It was a rat scurrying across the Number 10 doorstep during a BBC News broadcast that finally tipped the balance for those behind the famous black door – it was time to get a cat.
The idea of getting a cat had already been mooted, despite concerns that it wasn’t fair or indeed possible to get the taxpayer to pay for one. That debate rumbled on for a while. Then came the BBC broadcast. ‘We slightly bounced the anti-cat faction into it’, reflects Liz Sugg, a senior Downing Street aide at the time. She had ‘spoken to the Prime Minister about it and he gave his blessing. So we went off to Battersea and I was hoping that we’d get a cute little kitten’. But Battersea staff explained to Sugg and her group that the kitten they had in mind might not fit in with the workings of Downing Street. The cat’s welfare was, obviously, Battersea’s priority.
Sugg explained the set-up of Downing Street, how the door opens and closes, the number of people who come through it, the number of events and state visits and dinners and the working environment. So they said, ‘Our recommendation is that you get a cat who knows his stuff and is a bit streetwise and isn’t going to be scared, because the last thing we want is for the cat to be unhappy there’. And then Larry walked up to us. He came up and pushed his nose against my leg, so I gave him a little stroke. And all of us who were there fell in love with him.
From Wandsworth to Whitehall
Larry had been found on the streets of Wandsworth in south London. He was a young cat, somewhere between three and five years old. But his stay in Battersea was to be a brief one, having been rescued just a few weeks before Sugg and her group made Larry their instant choice. ‘We were keen to get a rescue cat. And obviously they [the press] were very excited about it’.

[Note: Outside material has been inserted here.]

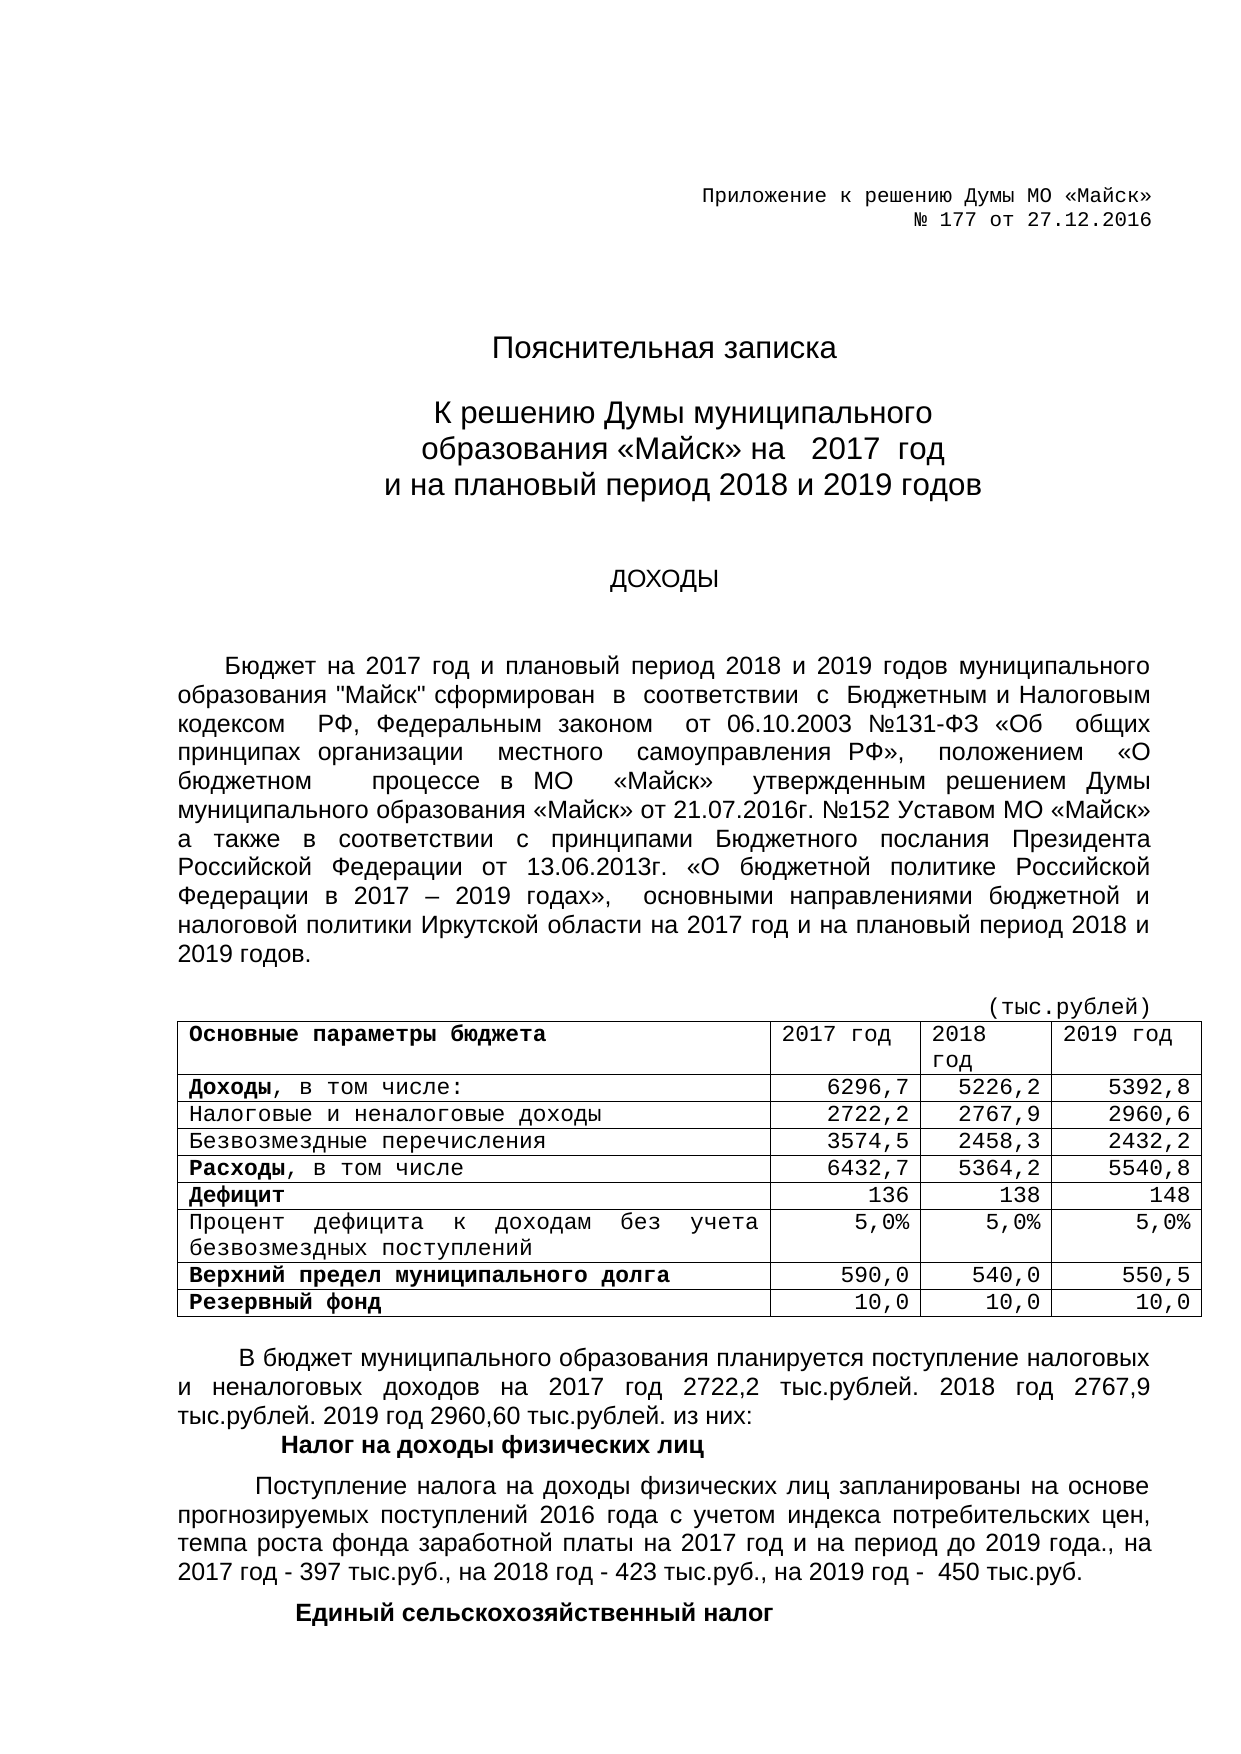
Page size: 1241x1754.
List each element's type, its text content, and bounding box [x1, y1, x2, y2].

table_cell 5226,2 [921, 1075, 1051, 1101]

In a press release at that time, Battersea called Larry ‘a great match [for Downing Street], because he is a very sociable cat who enjoys attention and loves human contact. He was also, they said, ‘a bit of a bruiser’.
‘He just moved in and made himself at home,’ says Sugg. ‘He found his favourite little seat inside on the windowsill by the front door, because it’s directly above a radiator’.
Accidental Global Celebrity
From day one, the media had a huge interest in Larry, and he took all the attention largely in his stride, with the exception of scratching a female reporter, who had attempted to pick him up while he struggled to break free of her arms and got scratched as a result. Within hours, Larry was a global celebrity, with photos and videos of him flying around the world. Twitter accounts were set up, too, all claiming to be the cat’s official account.
‘The public loved Larry,’ Sugg recalls. ‘We got all sorts of presents sent in. I remember a blanket with Larry’s name on it. We put that on the windowsill and it became his favourite blanket’.
When the PM’s daughter Florence was born, very early into his premiership, there was a lovely reaction. Lots of people sent in crochet blankets and little presents for her, but I think we had more gifts for Larry than for the Prime Minister’s daughter!